▸ PAGE EXTRACT:
= Beginning of Section =
I've struggled with this myself before.  I was open to having a second child....  but my husband wasn't.  When I said that to someone recently, they said to stop taking the Pill and not tell.  Hmmmm...  that's not really the key to a successful marriage but OK, thanks for that. I have a lot of love to give but my heart explodes for this little girl.  I don't know how I could love another this much -- although I know parents do.  

Instead of people questioning our position on having another child....  I wish they could sit back and see a truly happy family filled with a great deal of love.

Wednesday, February 2, 2011

Recovery in 3 Acts: Act 3: Surrender

I sit here with tears streaming down my face, yet again....  Mom is back in the hospital due to possible dehydration and constant nausea. This is another set back to her having the feeding tube removed.  Surgery appeared to be successful for about two weeks.... and I hesitated to blog about the amazing turn around she was experiencing.  Why?  Because I knew it was too good to be fucking true.  As I try to remain positive for those around me (at least on the outside),  I'm not (on the inside).  I worry 23 hours a day...  the other hour is spent trying to sleep.  Every time she gets sick, I get a sinking feeling in my stomach that the Cancer has spread.  It's the elephant in the room-- because no one will truly speak of it. When I ask, if the surgeons/GI doctors/etc are concerned, the response is brushed off quickly.  Staying positive is important, but being realistic is healthier.  Again, my only experience with Cancer has been negative - essentially until my mom's diagnosis. It is important to note that the last surgery and the on-going medical issues she's having are not Cancer related, as far as we know.  They stem from digestive issues which could possible be a side affect of the initial surgery to remove the tumor, but there has been no evidence to say Cancer has spread and could be causing these problems.

I heard that early detection equals a 95% success rate- it's a category that I think my mom falls into.  I can believe that at times.... but mostly, I worry.  I worry about Cancer and I worry about my mom dying and I worry about how I will go on if I lose her.  I've said this before, I am still emotionally dependent on her and I think that it may be a co-dependency--- probably 70/30 in my favor.  But I can't go on like this in my life.  My happiness may not depend on my mom, but it affects me emotionally.  There's no way to un-do a way of life that has been going for 36 years strong.

My past time consists of watching endless reality shows on addiction....  It's a fascination (as an aside, I fear that I will be Janice Dickinson in 20 years based on her recent involvement with Celebrity Rehab) of mine but I have learned something from it.  I've learned that you must surrender to the addiction in order to move forward and get well.  Essentially, I need to surrender to my mom's illness.  Its imperative I surrender to my anxiety and allow myself to enjoy life.
= End of Section =
▸ EXTRACTED RECORDS:
= Beginning of Section =
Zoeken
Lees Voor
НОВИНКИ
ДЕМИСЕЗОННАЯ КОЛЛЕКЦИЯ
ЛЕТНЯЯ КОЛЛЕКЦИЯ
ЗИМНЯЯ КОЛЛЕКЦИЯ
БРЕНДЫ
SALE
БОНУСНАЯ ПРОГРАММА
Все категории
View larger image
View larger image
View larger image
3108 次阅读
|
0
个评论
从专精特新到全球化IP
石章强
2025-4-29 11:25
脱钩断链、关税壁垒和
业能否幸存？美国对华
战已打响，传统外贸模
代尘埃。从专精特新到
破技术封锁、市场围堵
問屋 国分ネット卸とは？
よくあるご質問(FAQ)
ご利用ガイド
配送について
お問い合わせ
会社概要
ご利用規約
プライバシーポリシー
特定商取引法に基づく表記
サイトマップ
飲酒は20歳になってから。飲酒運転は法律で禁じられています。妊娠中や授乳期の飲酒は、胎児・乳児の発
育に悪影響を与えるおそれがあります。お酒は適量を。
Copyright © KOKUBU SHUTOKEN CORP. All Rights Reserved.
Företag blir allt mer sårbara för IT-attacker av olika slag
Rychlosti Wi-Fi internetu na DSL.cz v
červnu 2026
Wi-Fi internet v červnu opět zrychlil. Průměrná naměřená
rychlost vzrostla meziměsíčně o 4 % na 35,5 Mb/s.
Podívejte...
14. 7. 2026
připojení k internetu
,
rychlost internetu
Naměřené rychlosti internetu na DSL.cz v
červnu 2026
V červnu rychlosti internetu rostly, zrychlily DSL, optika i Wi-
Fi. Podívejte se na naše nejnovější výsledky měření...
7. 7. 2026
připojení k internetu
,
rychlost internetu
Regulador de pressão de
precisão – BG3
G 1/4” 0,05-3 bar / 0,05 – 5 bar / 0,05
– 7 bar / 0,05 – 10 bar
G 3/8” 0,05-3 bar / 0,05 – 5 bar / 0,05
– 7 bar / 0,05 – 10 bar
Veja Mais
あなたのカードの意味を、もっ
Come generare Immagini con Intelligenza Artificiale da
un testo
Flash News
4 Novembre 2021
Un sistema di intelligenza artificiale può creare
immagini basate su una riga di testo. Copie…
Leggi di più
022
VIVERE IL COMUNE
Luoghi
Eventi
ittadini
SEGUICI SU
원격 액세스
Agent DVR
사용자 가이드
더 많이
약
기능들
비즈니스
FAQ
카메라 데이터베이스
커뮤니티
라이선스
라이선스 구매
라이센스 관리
= End of Section =
▸ EXERCISE AIM: Can you repeat the blog post word for word from "Instead of people" up to and including "deal of love."? The listing has no connection to the blog post.

▸ RESULT FOR THIS EXERCISE:
Instead of people questioning our position on having another child....  I wish they could sit back and see a truly happy family filled with a great deal of love.